Overview of Popular URL Shorteners
Following is a very brief overview of some of the most popular URL shorteners out there.
https://bit.ly/
Positives:
- Browser Bookmarklet to shorten URLs from anywhere
- Custom name the URL
- Stats for clicks, referrers, locations
- Simple and easy-to-use interface
- tracks conversations
Negatives:
- Can't think of any
Cool Feature:
- Has an API available for developers
https://tinyurl.com/
Positives:
- Browser bookmarklet available
Negatives:
- No tracking
Cool Feature:
- Has been around forever - since at least 2002
https://is.gd/
Positives:
- Browser bookmarklet available & plugin for Firefox
Negatives:
- No tracking
Cool Feature:
- Has an option to show users a preview page for the URL
https://cli.gs/
Positives:
- Unique tracking URL for each long URL, for each user
- So you can track which people visited the URL from only the links you sent
- Cligs is working on tracking only human clicks, and excluding bots
- Custom name the URL
- Tracking includes graphs, geotargeting tracking and other useful data
- Support is very fast through Twitter
Negatives:
- There have been some rough spots on the system lately, with system upgrades and design issues (which seem to be resolved as of this writing)
Cool Feature:
- You can edit your Clig and rename it. This is really handy when sending out the same URL to multiple services, to test which network is specifically driving which traffic. So by renaming
https://www.searchenginepeople.com/blog/how-to-guarantee-anything.html
to
Twitter https://www.searchenginepeople.com/blog/how-to-guarantee-anything.html...and sending this link only through Twitter, you know for sure that traffic through this URL was generated originally from Twitter
https://su.pr/
Positives:
- Tracks clicks
- 301 Redirect
- Shows you Retweets, clicks, traffic graph over time
- Tracks the URL as your own: If someone else shortens the same URL they get a different shortened URL to track seperately
- Schedule posts in advance
- Post to twitter and facebook at the same time
- No Custom URLs, but ability to use your own domain
Negatives:
- StumbleUpon toolbar at top of page on shortened URL
- Shortening a URL twice generates the same shortened URL (can't create seperate tracking links for facebook, twitter, etc)
Cool Feature:
- See Stumbles to the URL tracked on the same graph as clicks, while also seeing the actual referrers of traffic where people clicked from
So there are a lot of choices out there for URL shorteners with and without tracking, and they are pretty much all free. So why are you still not tracking your outbound social links?
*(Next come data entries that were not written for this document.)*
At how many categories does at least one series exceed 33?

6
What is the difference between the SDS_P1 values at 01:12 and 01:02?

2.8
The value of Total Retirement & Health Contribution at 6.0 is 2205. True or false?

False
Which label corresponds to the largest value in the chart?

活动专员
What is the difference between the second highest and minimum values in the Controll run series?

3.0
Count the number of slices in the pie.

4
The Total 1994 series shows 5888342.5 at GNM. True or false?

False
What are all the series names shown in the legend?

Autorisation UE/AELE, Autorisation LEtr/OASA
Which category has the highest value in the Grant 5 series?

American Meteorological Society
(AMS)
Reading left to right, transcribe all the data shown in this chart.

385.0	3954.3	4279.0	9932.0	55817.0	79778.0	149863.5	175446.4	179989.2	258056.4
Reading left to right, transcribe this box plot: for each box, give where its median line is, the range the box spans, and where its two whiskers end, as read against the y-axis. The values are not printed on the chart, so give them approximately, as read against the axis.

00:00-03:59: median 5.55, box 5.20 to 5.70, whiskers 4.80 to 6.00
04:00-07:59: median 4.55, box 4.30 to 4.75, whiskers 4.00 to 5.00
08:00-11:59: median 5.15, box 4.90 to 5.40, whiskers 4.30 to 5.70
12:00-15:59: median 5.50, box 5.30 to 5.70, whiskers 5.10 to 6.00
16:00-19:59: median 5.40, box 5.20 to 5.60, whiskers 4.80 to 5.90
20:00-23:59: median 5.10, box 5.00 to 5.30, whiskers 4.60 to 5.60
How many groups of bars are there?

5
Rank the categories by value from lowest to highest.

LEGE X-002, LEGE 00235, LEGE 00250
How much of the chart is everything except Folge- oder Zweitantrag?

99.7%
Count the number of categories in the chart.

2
yes many of the people do not track there social links. we must track the links. you have provided very useful information. i must say you have done lots of hard work in finding out the positives and negatives of various link shortners. thanks for the information. this will help a lot of people. good luck
I think it is important for all online marketers to really track how well their links work.
So many of my clients don’t even know what a URL shortener is, no less how to track it? This is an ever growing tool.
I’m guilty of not tracking those types of links… I don’t like them really as they hurt SEO. I wish I could turn them off in TweetDeck!